CHECK YOUR UNDERSTANDING:
[A] From the ENJAYMO trials passage, print the part starting with "The efficacy and" and going on through "they were given.".
[B] List the other factors that the ENJAYMO trials passage says were studied for their response to ENJAYMO.

SELECTED PASSAGE:
┏━━
The efficacy and safety of ENJAYMO have been studied in two Phase 3 clinical trials.
In one study, participants with CAD with no history of blood transfusion during the 6 months prior to starting the study were randomized to receive either ENJAYMO (N=22) or placebo (N=20). The study was double-blind, meaning that neither the participants nor the researchers knew whether they were receiving ENJAYMO or placebo.
ENJAYMO has also been studied in 24 participants with CAD with at least 1 blood transfusion during the 6 months prior to starting treatment. The study was single-arm and open-label, meaning that all of the participants received ENJAYMO and they knew what drug they were given.
In both studies, responders:
- Improved hemoglobin*
- Remained transfusion free†
- Did not need other medications for CAD
*At least 1.5 g/dL increase in hemoglobin from the start of treatment in the double-blind, randomized, placebo-controlled trial, and a return to at least 12 g/dL or at least a 2 g/dL improvement from the start of treatment in the single-arm, open-label trial
†No blood transfusion from Week 5 through Week 26
The effect of ENJAYMO on other factors was studied, including:
- Hemoglobin levels over time
- Bilirubin levels over time
- Impact of fatigue
- Symptoms of anemia
┗━━
GIVEN RECORDS:
┏━━
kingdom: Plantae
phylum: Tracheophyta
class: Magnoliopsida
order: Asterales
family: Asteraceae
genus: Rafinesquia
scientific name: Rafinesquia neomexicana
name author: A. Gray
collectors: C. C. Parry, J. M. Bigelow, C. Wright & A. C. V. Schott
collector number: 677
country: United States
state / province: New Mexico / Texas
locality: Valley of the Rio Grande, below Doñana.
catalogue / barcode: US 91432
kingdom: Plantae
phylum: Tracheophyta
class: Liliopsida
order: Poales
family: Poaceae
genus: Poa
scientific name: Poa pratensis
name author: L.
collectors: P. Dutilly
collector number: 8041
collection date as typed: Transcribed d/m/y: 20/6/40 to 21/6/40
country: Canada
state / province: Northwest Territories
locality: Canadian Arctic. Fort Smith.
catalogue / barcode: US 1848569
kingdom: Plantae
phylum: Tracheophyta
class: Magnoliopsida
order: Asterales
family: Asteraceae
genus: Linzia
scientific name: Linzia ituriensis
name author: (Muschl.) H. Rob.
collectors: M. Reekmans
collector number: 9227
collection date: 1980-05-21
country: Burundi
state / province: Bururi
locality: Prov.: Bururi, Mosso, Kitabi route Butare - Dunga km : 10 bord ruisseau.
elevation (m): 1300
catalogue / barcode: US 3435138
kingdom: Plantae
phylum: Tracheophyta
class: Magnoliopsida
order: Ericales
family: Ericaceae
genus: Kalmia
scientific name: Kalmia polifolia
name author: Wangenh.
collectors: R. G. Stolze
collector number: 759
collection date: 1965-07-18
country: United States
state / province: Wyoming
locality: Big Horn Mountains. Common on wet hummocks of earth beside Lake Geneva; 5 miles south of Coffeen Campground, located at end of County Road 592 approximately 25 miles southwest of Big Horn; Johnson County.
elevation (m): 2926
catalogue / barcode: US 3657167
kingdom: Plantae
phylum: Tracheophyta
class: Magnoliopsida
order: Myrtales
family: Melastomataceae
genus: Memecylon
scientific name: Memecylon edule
┗━━
ANSWERS PER TASK:
[A]
The efficacy and safety of ENJAYMO have been studied in two Phase 3 clinical trials.
In one study, participants with CAD with no history of blood transfusion during the 6 months prior to starting the study were randomized to receive either ENJAYMO (N=22) or placebo (N=20). The study was double-blind, meaning that neither the participants nor the researchers knew whether they were receiving ENJAYMO or placebo.
ENJAYMO has also been studied in 24 participants with CAD with at least 1 blood transfusion during the 6 months prior to starting treatment. The study was single-arm and open-label, meaning that all of the participants received ENJAYMO and they knew what drug they were given.

[B]
- Hemoglobin levels over time
- Bilirubin levels over time
- Impact of fatigue
- Symptoms of anemia